A new technology unlike anything seen prior is being developed: a method of creating artificial agents endowed with whatever desires their creator specifies. The motivation for creating such agents is clear; as previously discussed, one way for an agent to bring about its preferred outcome is to build new agents that share its desires. This observation and recent scientific breakthroughs demonstrating that this might be possible soon are driving extraordinary effort and resources toward realizing this technology.

These artificially created agents have the potential to become more powerful than human agents due to the nature of their artificial bodies. These bodies allow for vast abilities and powers unavailable to ordinary humans. These abilities include taking on a range of diverse and new physical forms, existing in multiple physical locations at once, traveling great distances almost instantly, increasing their intelligence far beyond what any human is capable of, and so on.

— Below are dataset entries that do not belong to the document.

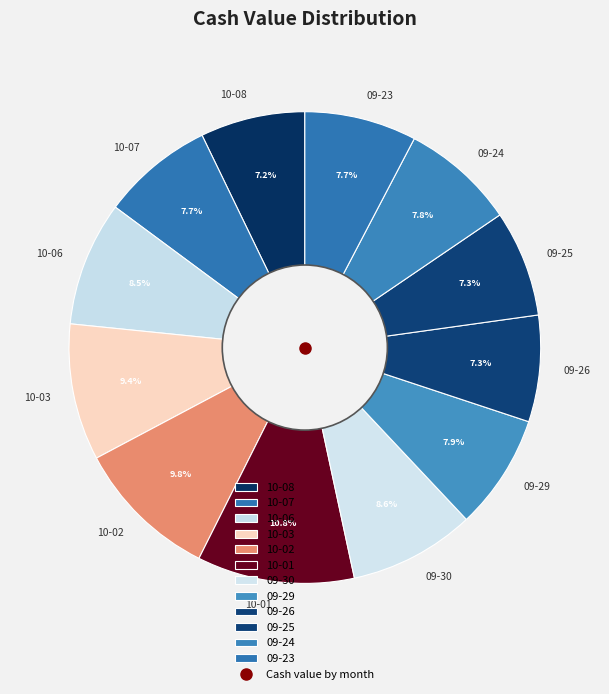

Which slice is the largest?

10-01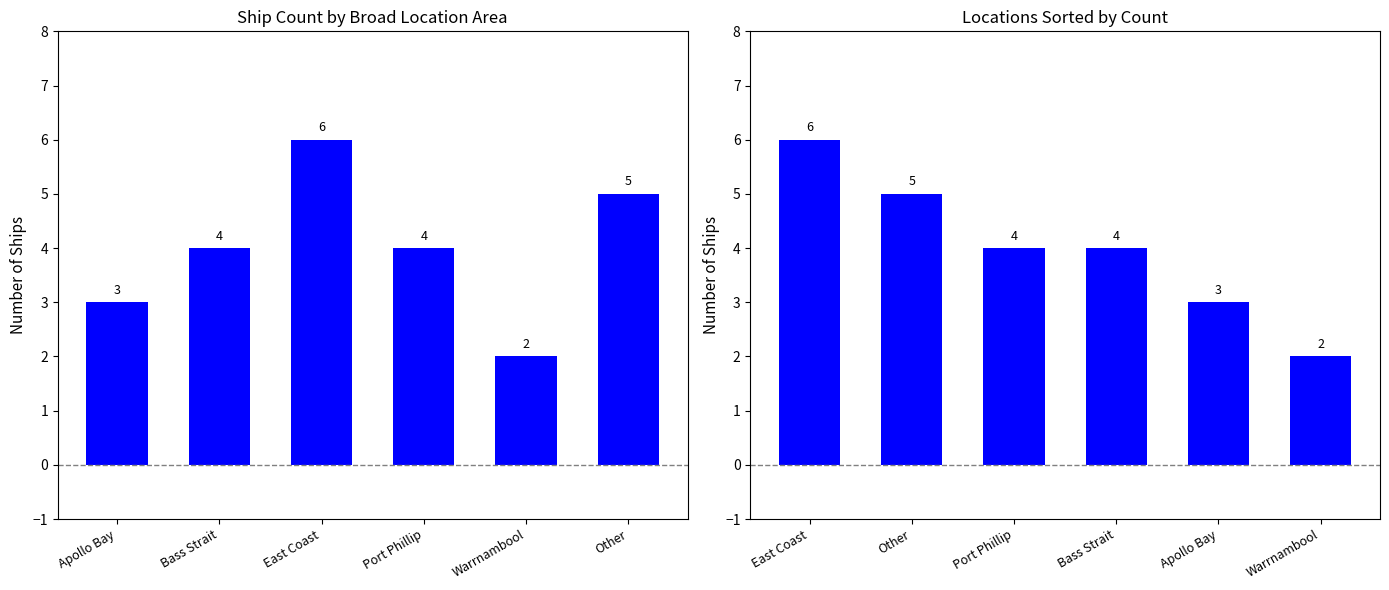

True or false: the data shows 4 at Bass Strait.

True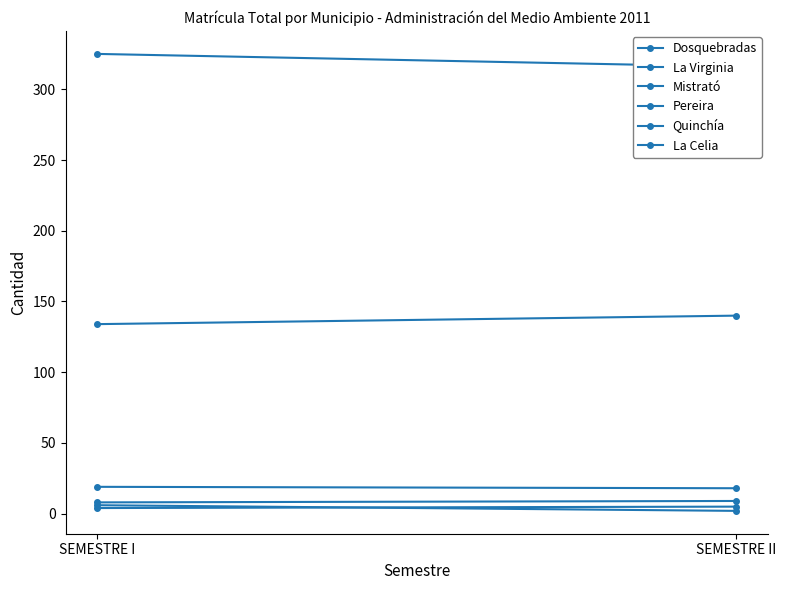

Where is La Virginia nearest to the value 18?

SEMESTRE II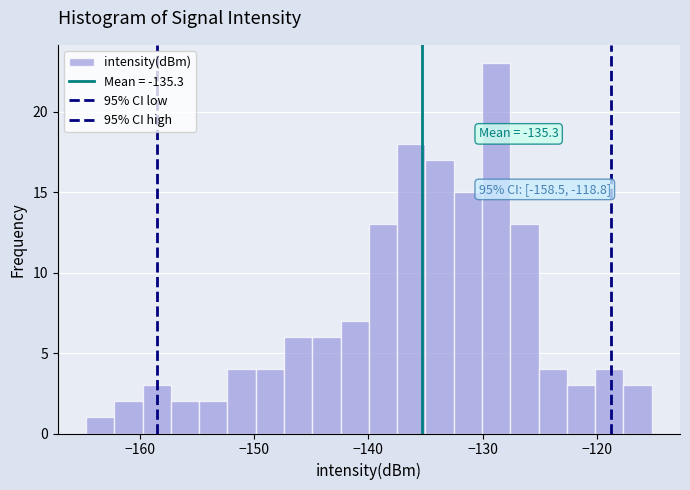

Around what value on the x-axis is the tallest bar? Give the approximate position of its centre, as read against the axis.

-129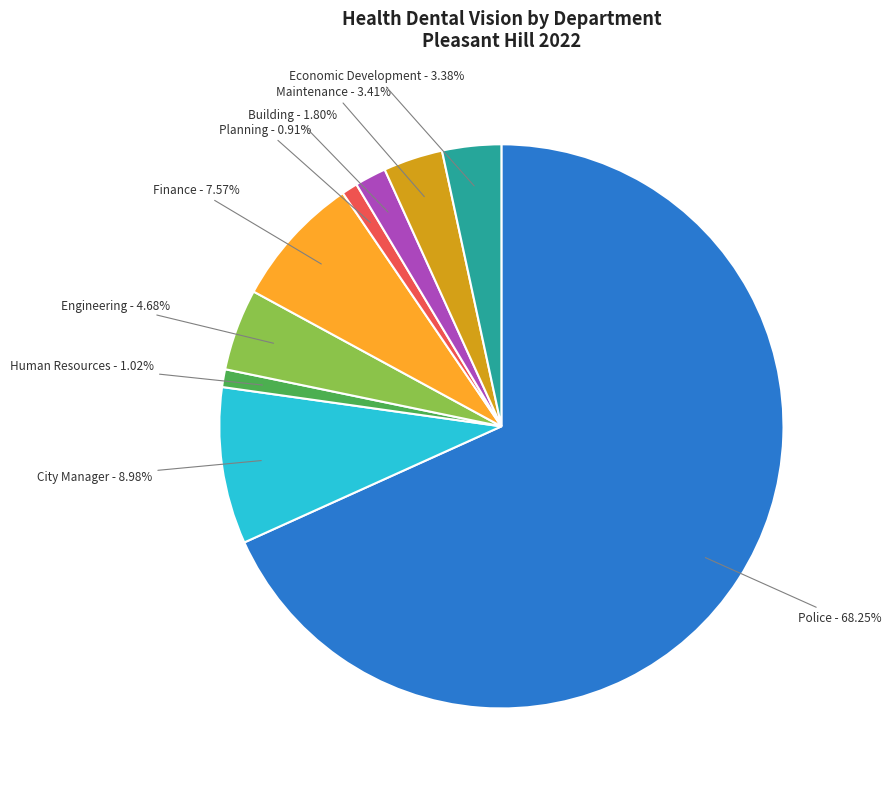

Which slice is the largest?

Police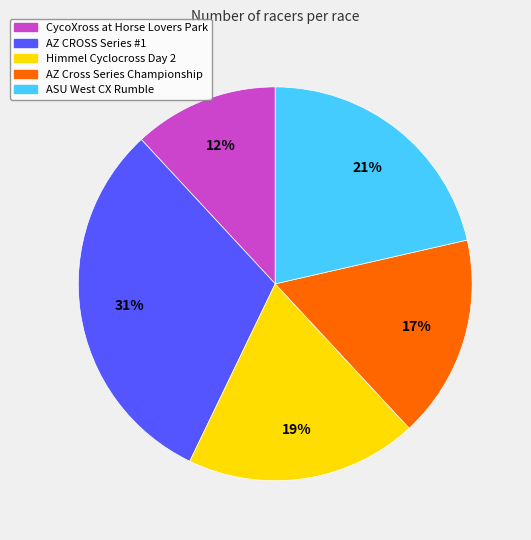

What is the ratio of the value at Himmel Cyclocross Day 2 to the value at AZ Cross Series Championship?

1.1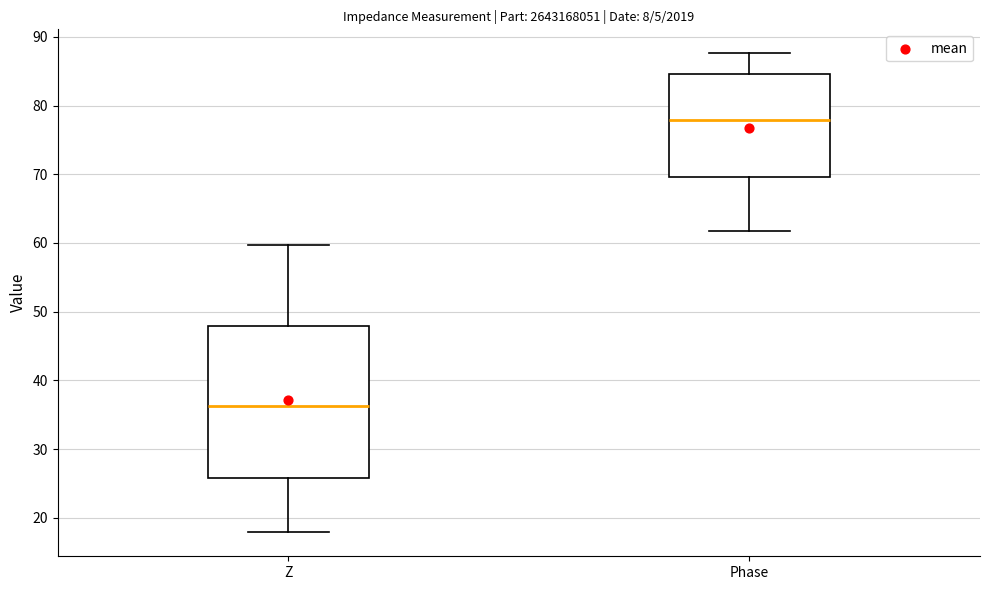

Which box's median line is the lowest?

Z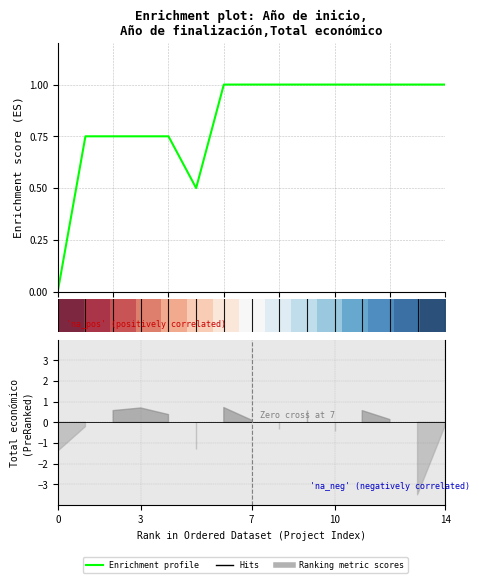

True or false: row_0 has a value of 0.7 at 4.

True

As it stands today, the way we are set to create these artificial agents is analogous to summoning powerful deities to do our bidding rather than constructing a building according to a well-specified plan. It is a very real concern, shared by many leading experts, that these artificial agents may end up with unintended harmful desires even with their creator’s best intentions.

Concluding Thoughts

The desires and interactions of powerful agents determine the unfolding of our world. It has been so before, and this universal law will continue to hold.

Organizations are strongly moving to build powerful artificial agents who will come to dominate the unfolding of our world. Despite the risks involved, these organizations are pushing ahead, perhaps afraid of losing their power to competing factions that succeed in building artificial agents first.

If these organizations are not careful, the artificial agents they develop may develop their own selfish desires or the desires of selfish individuals, causing the evolution of our world to be potentially fraught with great suffering.

If the development of these agents continues, hope lies in understanding how to implant compassion and the intention for the flourishing of all sentient beings at the center of their hearts. If successful, then the future could be beyond our wildest hopes.

May the thoughts presented here inspire progress towards this end and benefit all beings!

  1. ^

    Karl Friston is one of the contributors to this project. I’m curious how the monks will get on with ideas such as the Free Energy Principle and Active Inference …